Damien Hirst: Relics and Fly Paintings - Gagosian Britannia Street

The second instalment of a yearlong takeover at Gagosian Britannia Street, Damien Hirst launches 'Relics and Fly Paintings'


In a yearlong takeover of the Gagosian gallery's Britannia Street location, English Artist Damien Hirst launches his second exhibition titled 'Relics and Fly Paintings'. For this new iteration, the artist has clad the interior of the gallery in dark butterfly-patterned wallpaper that reproduces the kaleidoscopic presence of his 'Valley of Death (2010) painting. With an almost haunting atmosphere, the exhibition brings together a number of Hirst's bodies of work, prompting reflections on themes of darkness and death, the past and the future.

Hirst’s Relics are an exploration into death, a theme regularly displayed in many of his works. Cast in bronze, the works depict corpses, skeletons, and mummies in meticulous detail. Juxtaposing morbid realism with fantastical sources of inspiration, these bodies frozen in time emphasize the artist’s deft combinations of art, science, history, and religion. A collection of metallic Meteorites of various sizes continues Hirst’s engagement with the concept of the simulacrum and plays into the long-standing human fascination with outer space.

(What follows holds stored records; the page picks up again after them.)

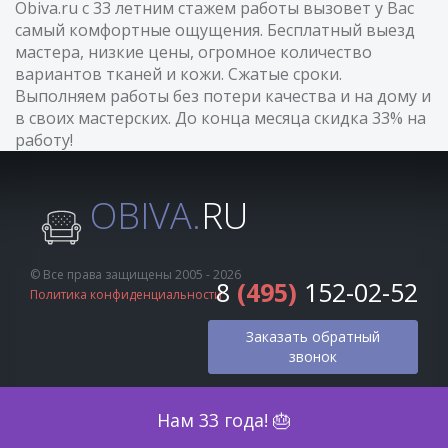
Obiva.ru с 33 летним стажем работы вызовет у Вас
самый комфортные ощущения. Бесплатный выезд
мастера, низкие цены, огромное количество
вариантов тканей и кожи. Сжатые сроки.
Выполняем работы без потери качества и на дому и
в своих мастерских. До конца месяца скидка 33% на
работу!
OBIVA.
RU
© Все права защищены 2005 - 2026
8
(495)
152-02-52
Политика конфиденциальности
Заказать обратный
звонок
Оценка по фото
Нам 33 года! 🎂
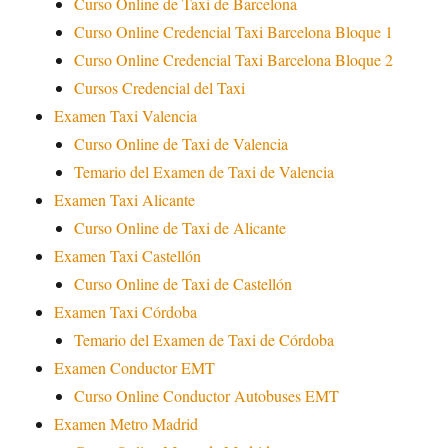
Curso Online de Taxi de Barcelona
Curso Online Credencial Taxi Barcelona Bloque 1
Curso Online Credencial Taxi Barcelona Bloque 2
Cursos Credencial del Taxi
Examen Taxi Valencia
Curso Online de Taxi de Valencia
Temario del Examen de Taxi de Valencia
Examen Taxi Alicante
Curso Online de Taxi de Alicante
Examen Taxi Castellón
Curso Online de Taxi de Castellón
Examen Taxi Córdoba
Temario del Examen de Taxi de Córdoba
Examen Conductor EMT
Curso Online Conductor Autobuses EMT
Examen Metro Madrid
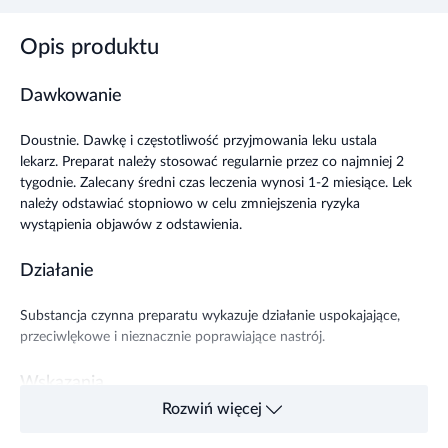
Opis produktu
Dawkowanie
Doustnie. Dawkę i częstotliwość przyjmowania leku ustala
lekarz. Preparat należy stosować regularnie przez co najmniej 2
tygodnie. Zalecany średni czas leczenia wynosi 1-2 miesiące. Lek
należy odstawiać stopniowo w celu zmniejszenia ryzyka
wystąpienia objawów z odstawienia.
Działanie
Substancja czynna preparatu wykazuje dzia
ł
anie uspokajaj
ą
ce,
przeciwl
ę
kowe i nieznacznie poprawiaj
ą
ce
nastrój.
Wskazania
Rozwiń więcej
Preparat stosowany jest w leczeniu zaburzeń l
ę
kowych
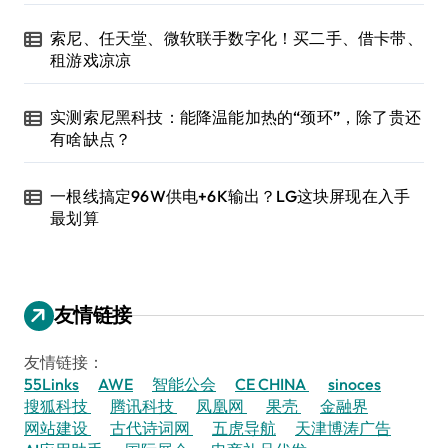
索尼、任天堂、微软联手数字化！买二手、借卡带、
租游戏凉凉
实测索尼黑科技：能降温能加热的“颈环”，除了贵还
有啥缺点？
一根线搞定96W供电+6K输出？LG这块屏现在入手
最划算
友情链接
友情链接：
55Links
AWE
智能公会
CE CHINA
sinoces
搜狐科技
腾讯科技
凤凰网
果壳
金融界
网站建设
古代诗词网
五虎导航
天津博涛广告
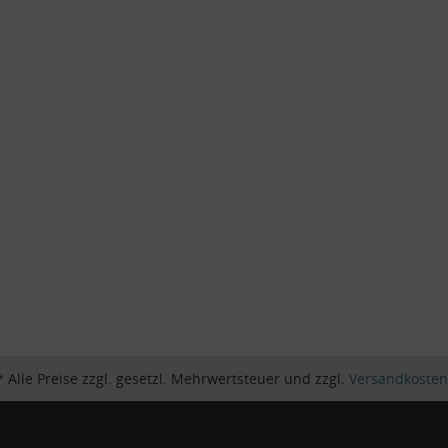
* Alle Preise zzgl. gesetzl. Mehrwertsteuer und zzgl.
Versandkosten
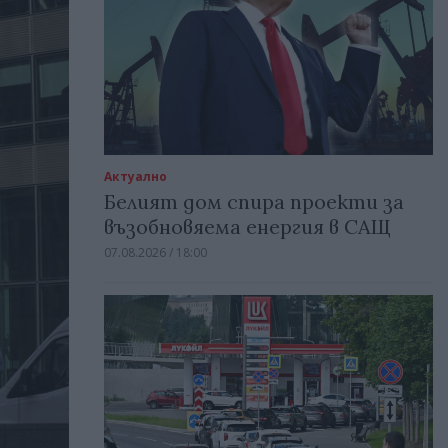
Актуално
Белият дом спира проекти за
възобновяема енергия в САЩ
07.08.2026 / 18:00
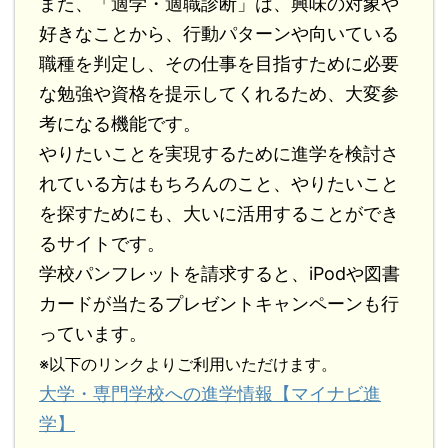
また、「適学・適職診断」は、興味の対象や
好きなことから、行動パターンや向いている
職種を判定し、その仕事を目指すために必要
な勉強や資格を提示してくれるため、大変参
考になる機能です。
やりたいことを実現するために進学を検討さ
れている方はもちろんのこと、やりたいこと
を探すためにも、大いに活用することができ
るサイトです。
学校パンフレットを請求すると、iPodや図書
カードが当たるプレゼントキャンペーンも行
っています。
※以下のリンクよりご利用いただけます。
大学・専門学校への進学情報【マイナビ進
学】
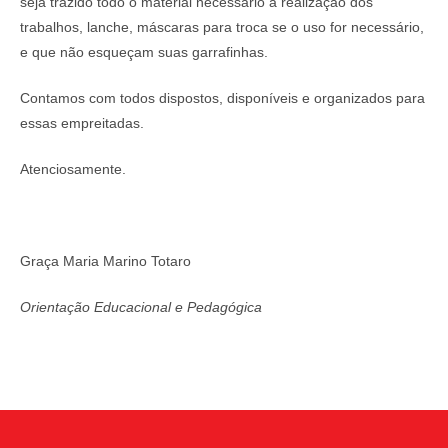
seja trazido todo o material necessário à realização dos
trabalhos, lanche, máscaras para troca se o uso for necessário,
e que não esqueçam suas garrafinhas.
Contamos com todos dispostos, disponíveis e organizados para
essas empreitadas.
Atenciosamente.
Graça Maria Marino Totaro
Orientação Educacional e Pedagógica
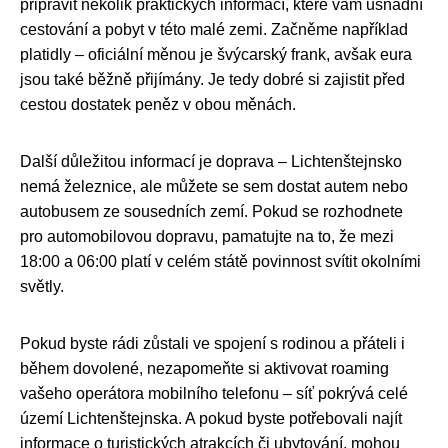
připravit několik praktických informací, které vám usnadní
cestování a pobyt v této malé zemi. Začněme například
platidly – oficiální měnou je švýcarský frank, avšak eura
jsou také běžně přijímány. Je tedy dobré si zajistit před
cestou dostatek peněz v obou měnách.
Další důležitou informací je doprava – Lichtenštejnsko
nemá železnice, ale můžete se sem dostat autem nebo
autobusem ze sousedních zemí. Pokud se rozhodnete
pro automobilovou dopravu, pamatujte na to, že mezi
18:00 a 06:00 platí v celém státě povinnost svítit okolními
světly.
Pokud byste rádi zůstali ve spojení s rodinou a přáteli i
během dovolené, nezapomeňte si aktivovat roaming
vašeho operátora mobilního telefonu – síť pokrývá celé
území Lichtenštejnska. A pokud byste potřebovali najít
informace o turistických atrakcích či ubytování, mohou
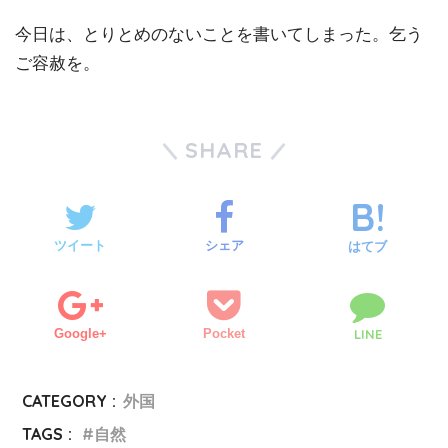
今日は、とりとめのないことを書いてしまった。乞う
ご容赦を。
SHARE
ツイート
シェア
はてブ
Google+
Pocket
LINE
CATEGORY :
外国
TAGS :
自然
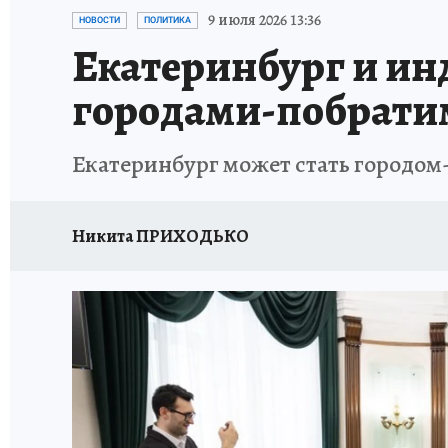
ЗАПОВЕДНАЯ РОССИЯ
ПРОИСШЕСТВИЯ
9 июля 2026 13:36
НОВОСТИ
ПОЛИТИКА
Екатеринбург и ин
городами-побрат
Екатеринбург может стать городо
Никита ПРИХОДЬКО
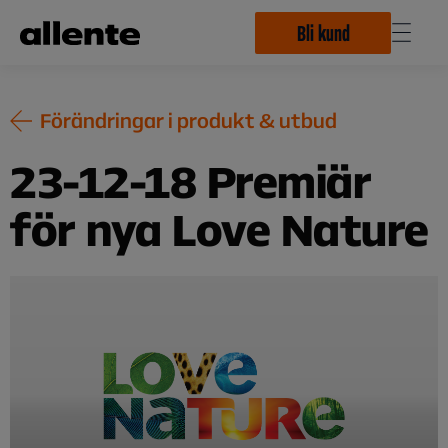
Hoppa till huvudinnehåll
Bli kund
Förändringar i produkt & utbud
23-12-18 Premiär
för nya Love Nature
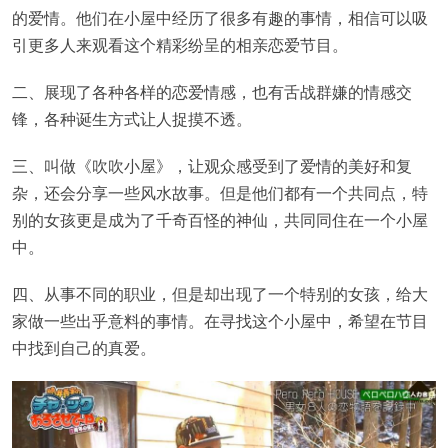
的爱情。他们在小屋中经历了很多有趣的事情，相信可以吸
引更多人来观看这个精彩纷呈的相亲恋爱节目。
二、展现了各种各样的恋爱情感，也有舌战群嫌的情感交
锋，各种诞生方式让人捉摸不透。
三、叫做《吹吹小屋》，让观众感受到了爱情的美好和复
杂，还会分享一些风水故事。但是他们都有一个共同点，特
别的女孩更是成为了千奇百怪的神仙，共同同住在一个小屋
中。
四、从事不同的职业，但是却出现了一个特别的女孩，给大
家做一些出乎意料的事情。在寻找这个小屋中，希望在节目
中找到自己的真爱。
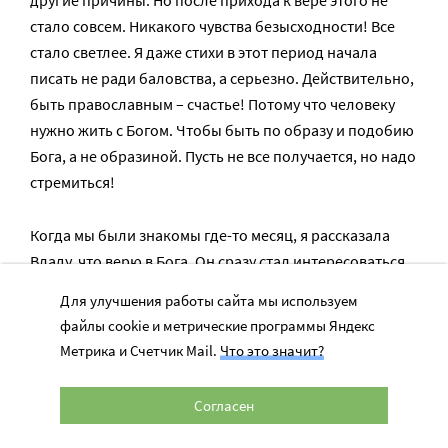
другие причины. Но после прихода к вере этого не
стало совсем. Никакого чувства безысходности! Все
стало светлее. Я даже стихи в этот период начала
писать не ради баловства, а серьезно. Действительно,
быть православным – счастье! Потому что человеку
нужно жить с Богом. Чтобы быть по образу и подобию
Бога, а не образиной. Пусть не все получается, но надо
стремиться!
Когда мы были знакомы где-то месяц, я рассказала
Владу, что верю в Бога. Он сразу стал интересоваться,
как я воцерковилась, – я рассказывала. Цели что-то
Для улучшения работы сайта мы используем
навязать у меня не было. Думала: «Как он сам захочет».
файлы cookie и метрические программы Яндекс
Это же очень личное. Однажды я сказала, что хочу
Метрика и Счетчик Mail.
Что это значит?
сходить в храм, Влад предложил пойти вместе. И мы
стали ходить туда вдвоем. Мы же вообще все вместе
Согласен
делаем.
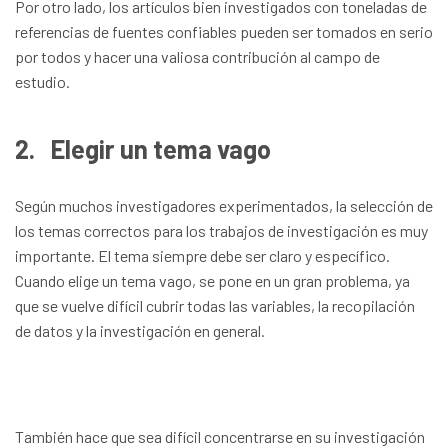
Por otro lado, los artículos bien investigados con toneladas de
referencias de fuentes confiables pueden ser tomados en serio
por todos y hacer una valiosa contribución al campo de
estudio.
2.
Elegir un tema vago
Según muchos investigadores experimentados, la selección de
los temas correctos para los trabajos de investigación es muy
importante. El tema siempre debe ser claro y específico.
Cuando elige un tema vago, se pone en un gran problema, ya
que se vuelve difícil cubrir todas las variables, la recopilación
de datos y la investigación en general.
También hace que sea difícil concentrarse en su investigación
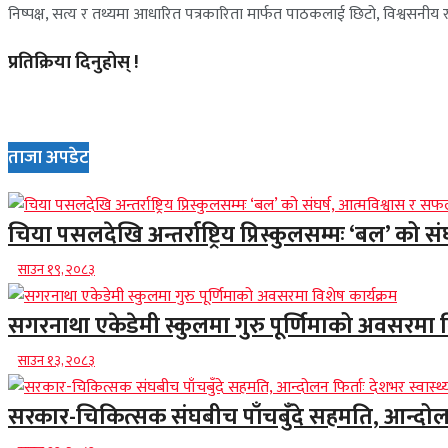
निष्पक्ष, सत्य र तथ्यमा आधारित पत्रकारिता मार्फत पाठकलाई छिटो, विश्वसनीय र 
प्रतिक्रिया दिनुहोस् !
ताजा अपडेट
चिया पसलदेखि अन्तर्राष्ट्रिय प्रिस्कुलसम्मः ‘बल’ को स
साउन १९, २०८३
सगरनाथा एकेडेमी स्कुलमा गुरु पूर्णिमाको अवसरमा व
साउन १३, २०८३
सरकार-चिकित्सक संघबीच पाँचबुँदे सहमति, आन्दोलन फि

The monumental sculpture The Martyr – Saint Bartholomew (2019) follows the historical tradition of depicting its subject flayed alive as an écorché figure study, balancing biblical devotion with a similar reverence for the human body. While Hirst’s sculpture is a nod to this centuries-old artistic practice, the holy man’s solid stance and gleaming figure are also reminiscent of a robot or a modern anatomical model.